Историкам позднейших времен, как и раннесредневековому хронисту, написавшему эти слова, король Альфред представлялся одиноким светочем, воссиявшим в непроглядном мраке, феноменом, вызывающим скорее удивление, нежели желание его осмыслить.
Девятый век, время окончательного развала империи Карла Великого и постоянных грабительских набегов норманнов, по общему признанию, числится среди «темных веков» средневековой истории. Эта эпоха не настолько далека от нас, чтобы обрести ореол благородства, который окружает классическое прошлое, и не настолько близка, чтобы попасть в сферу интересов современных политиков. На первый взгляд, все ее содержание представляет собой утомительный перечень непрерывных гражданских войн и викингских набегов, а ее духовная и интеллектуальная жизнь — причудливое сочетание детской доверчивости и грубого суеверия. В эти пустые, бесплодные годы, заполняющие промежуток между героическим веком Карла Великого и романтической эпохой крестовых походов, предшествующие славным дням империи и папства, расцвета монашества и становления феодализма, фигура Альфреда, идеального короля, возникает подобно светящемуся силуэту на сером фоне варварского невежества и жестокости.

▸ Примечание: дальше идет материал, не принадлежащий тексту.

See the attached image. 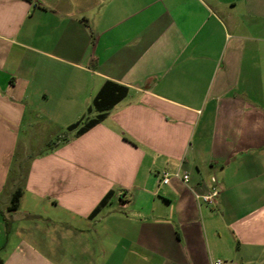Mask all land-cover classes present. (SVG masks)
Returning <instances> with one entry per match:
<instances>
[{"label":"crops","instance_id":"obj_1","mask_svg":"<svg viewBox=\"0 0 264 264\" xmlns=\"http://www.w3.org/2000/svg\"><path fill=\"white\" fill-rule=\"evenodd\" d=\"M0 257L264 264V0H0Z\"/></svg>","mask_w":264,"mask_h":264},{"label":"trees","instance_id":"obj_2","mask_svg":"<svg viewBox=\"0 0 264 264\" xmlns=\"http://www.w3.org/2000/svg\"><path fill=\"white\" fill-rule=\"evenodd\" d=\"M125 94H126V89L124 87L108 82L97 95L94 106L97 109H100L102 112H105L109 110L113 105H115V103L123 99L125 97ZM103 117L104 114H100L96 119L90 120L81 128V131L86 130L91 126L95 125L97 122L102 120ZM78 125L79 124L71 126L69 130L78 127ZM21 195H22L21 190H17L14 192L9 206L10 212H14L18 209ZM103 203L104 202H102L101 205H103ZM0 264H3V260L1 257H0Z\"/></svg>","mask_w":264,"mask_h":264},{"label":"built area","instance_id":"obj_3","mask_svg":"<svg viewBox=\"0 0 264 264\" xmlns=\"http://www.w3.org/2000/svg\"><path fill=\"white\" fill-rule=\"evenodd\" d=\"M176 177H179L183 180V182L187 183L189 181V174L184 173L182 175L179 172L174 173ZM171 173L169 171L162 172V180L163 184H167L170 180ZM220 195V190L217 187L216 180L214 178L211 179V186L209 193L205 195L196 194V199L199 204H211L217 200V197ZM213 264H223L222 260H217Z\"/></svg>","mask_w":264,"mask_h":264},{"label":"rangeland","instance_id":"obj_4","mask_svg":"<svg viewBox=\"0 0 264 264\" xmlns=\"http://www.w3.org/2000/svg\"><path fill=\"white\" fill-rule=\"evenodd\" d=\"M39 148H40V146H37V147L34 148V150H35V151H36V150H39ZM40 149H42V147H41Z\"/></svg>","mask_w":264,"mask_h":264}]
</instances>
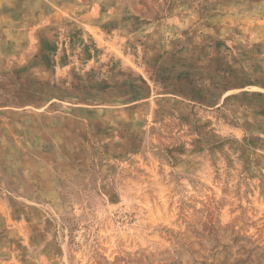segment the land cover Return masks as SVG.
I'll return each instance as SVG.
<instances>
[{
    "label": "rangeland",
    "instance_id": "rangeland-1",
    "mask_svg": "<svg viewBox=\"0 0 264 264\" xmlns=\"http://www.w3.org/2000/svg\"><path fill=\"white\" fill-rule=\"evenodd\" d=\"M0 264H264V0H0Z\"/></svg>",
    "mask_w": 264,
    "mask_h": 264
}]
</instances>
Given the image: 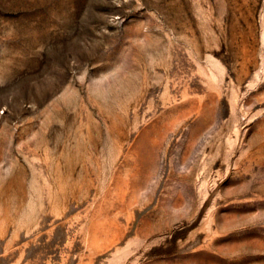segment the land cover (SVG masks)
Returning a JSON list of instances; mask_svg holds the SVG:
<instances>
[{
  "label": "rangeland",
  "instance_id": "obj_1",
  "mask_svg": "<svg viewBox=\"0 0 264 264\" xmlns=\"http://www.w3.org/2000/svg\"><path fill=\"white\" fill-rule=\"evenodd\" d=\"M0 264H264V0H0Z\"/></svg>",
  "mask_w": 264,
  "mask_h": 264
}]
</instances>
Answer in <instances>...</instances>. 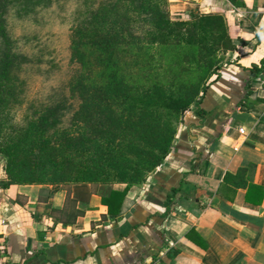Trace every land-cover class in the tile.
<instances>
[{"label":"crops","instance_id":"1","mask_svg":"<svg viewBox=\"0 0 264 264\" xmlns=\"http://www.w3.org/2000/svg\"><path fill=\"white\" fill-rule=\"evenodd\" d=\"M241 2L168 0L173 20L222 16L236 48L212 79L204 120L195 108L184 116L164 165L129 189L119 215L92 195L77 205L84 215L63 224L66 191L4 188L0 168V264H264V197L258 205L247 189L219 192L224 175L243 168L264 189V0Z\"/></svg>","mask_w":264,"mask_h":264},{"label":"trees","instance_id":"2","mask_svg":"<svg viewBox=\"0 0 264 264\" xmlns=\"http://www.w3.org/2000/svg\"><path fill=\"white\" fill-rule=\"evenodd\" d=\"M21 1L25 12L46 2ZM228 1L234 7L242 4ZM6 5L7 0H0L1 16ZM73 32L72 58L85 73L74 86L79 105L70 128L56 129L57 120L51 123L47 116L31 121L25 130L8 126L5 111L11 95L3 97L0 91L2 187H61L66 191L58 218L63 224L83 216L77 205L87 204L92 195L101 197L109 214L121 213L129 189L164 165L184 116L195 108V118L204 120V97L213 77L220 76L224 56L236 48L222 16L173 20L168 0L104 3ZM2 61L6 73L11 59L6 55ZM246 178L244 168L226 173L219 192L247 189V200L258 195L259 205L264 189ZM172 197L165 201V216Z\"/></svg>","mask_w":264,"mask_h":264},{"label":"rangeland","instance_id":"3","mask_svg":"<svg viewBox=\"0 0 264 264\" xmlns=\"http://www.w3.org/2000/svg\"><path fill=\"white\" fill-rule=\"evenodd\" d=\"M114 1L46 0L25 12L21 0H7L0 15V91L3 97L11 95L5 111L8 126L25 130L31 121L47 116L51 123L57 120L56 129L71 127L79 105L74 86L85 73L72 58L73 31L100 5ZM6 55L11 64L5 73Z\"/></svg>","mask_w":264,"mask_h":264},{"label":"built area","instance_id":"4","mask_svg":"<svg viewBox=\"0 0 264 264\" xmlns=\"http://www.w3.org/2000/svg\"><path fill=\"white\" fill-rule=\"evenodd\" d=\"M263 87H264V78H263ZM241 131H243V130L241 129Z\"/></svg>","mask_w":264,"mask_h":264}]
</instances>
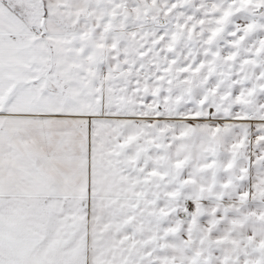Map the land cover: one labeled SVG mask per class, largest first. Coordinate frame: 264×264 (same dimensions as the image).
I'll use <instances>...</instances> for the list:
<instances>
[{"label": "snow or ice", "instance_id": "obj_1", "mask_svg": "<svg viewBox=\"0 0 264 264\" xmlns=\"http://www.w3.org/2000/svg\"><path fill=\"white\" fill-rule=\"evenodd\" d=\"M0 264H264V0H0Z\"/></svg>", "mask_w": 264, "mask_h": 264}]
</instances>
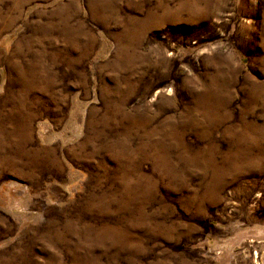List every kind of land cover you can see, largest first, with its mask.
I'll return each instance as SVG.
<instances>
[{
  "label": "rangeland",
  "instance_id": "1",
  "mask_svg": "<svg viewBox=\"0 0 264 264\" xmlns=\"http://www.w3.org/2000/svg\"><path fill=\"white\" fill-rule=\"evenodd\" d=\"M0 264H264V0H0Z\"/></svg>",
  "mask_w": 264,
  "mask_h": 264
}]
</instances>
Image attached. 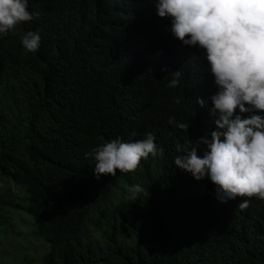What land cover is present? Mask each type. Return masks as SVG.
I'll return each mask as SVG.
<instances>
[{
    "label": "trees",
    "instance_id": "obj_1",
    "mask_svg": "<svg viewBox=\"0 0 264 264\" xmlns=\"http://www.w3.org/2000/svg\"><path fill=\"white\" fill-rule=\"evenodd\" d=\"M28 4L39 16L0 35V182L19 190L1 207L30 216L32 237L48 246L37 263L264 264V200L222 203L210 179L174 163L177 145L202 155L214 129L204 51L176 39L148 0ZM29 31L41 38L34 53L22 45ZM147 133L162 155L97 178L86 154ZM136 184L145 191L131 200Z\"/></svg>",
    "mask_w": 264,
    "mask_h": 264
},
{
    "label": "clouds",
    "instance_id": "obj_2",
    "mask_svg": "<svg viewBox=\"0 0 264 264\" xmlns=\"http://www.w3.org/2000/svg\"><path fill=\"white\" fill-rule=\"evenodd\" d=\"M154 3L160 18L171 19V33L185 46L199 47L206 55L217 91L210 97L214 129L201 137L206 146L177 151L174 158L181 170L197 181L206 178L216 186L222 203L238 197L264 200V0H148ZM39 13L29 11L28 0H0V35L15 32ZM40 36L29 31L22 36L26 52L34 53ZM168 87L179 84L181 72L172 73ZM202 107L203 99L197 101ZM170 123H174L170 119ZM178 127L188 131L189 124ZM163 154L155 137L147 133L143 140L123 142L120 138L94 148V173L116 176L138 169L142 159ZM129 199L136 200L144 188L133 185ZM249 199L238 204L249 207Z\"/></svg>",
    "mask_w": 264,
    "mask_h": 264
},
{
    "label": "rangeland",
    "instance_id": "obj_3",
    "mask_svg": "<svg viewBox=\"0 0 264 264\" xmlns=\"http://www.w3.org/2000/svg\"><path fill=\"white\" fill-rule=\"evenodd\" d=\"M2 180L0 176V181ZM6 185L0 182V225L5 223L4 227H0V264L20 263L25 258H31L35 260L34 264H38L37 262L47 254L48 246L43 240L32 237L33 228L27 227L23 222L32 221L30 216L24 212H16L8 205L1 207L2 201L6 200L7 204L12 192L19 193L13 183ZM8 217L10 221L6 222Z\"/></svg>",
    "mask_w": 264,
    "mask_h": 264
}]
</instances>
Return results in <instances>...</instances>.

Но если присмотреться внимательней, мгла рассеивается и тьма озаряется мерцанием огней, словно летняя ночь, полная неясных обещаний, намеков и робких движений жизни, хранящая память об ушедшем дне и грезящая о грядущем рассвете.
Истинная значимость Средневековья состоит в том, что оно располагается «посередине». Расценивая его как пролог к историческому будущему, следует помнить, что узы преемственности связывают его также с «легендарным прошлым», от которого оно унаследовало высокий опыт эллинистической, латинской и иудейской традиций. Греческие искусство и философия, римская правовая практика и опыт государственного строительства, суровый монотеизм иудейского завета, с его жаром воинствующей веры и восточной цветистостью поэтических строк и пророчеств, внесли свой вклад в полученное Средневековьем наследие.
Христианский мир строился на развалинах более древних цивилизаций. Его мыслители и писатели заимствовали идеи, приемы и темы из древней греко-латинской или иудейской традиции с такой же непринужденностью, с какой архитекторы и ваятели ставили колонны и камни языческих римских построек в стены христианских церквей. Знание Запада и грезы Востока, легенды и мифы, предрассудки и мистический экстаз, очарование неведомого и страх перед бесконечностью — все шло в ход при создании особого умственного настроя, который несколько смягчал грубую практичность средневековой жизни.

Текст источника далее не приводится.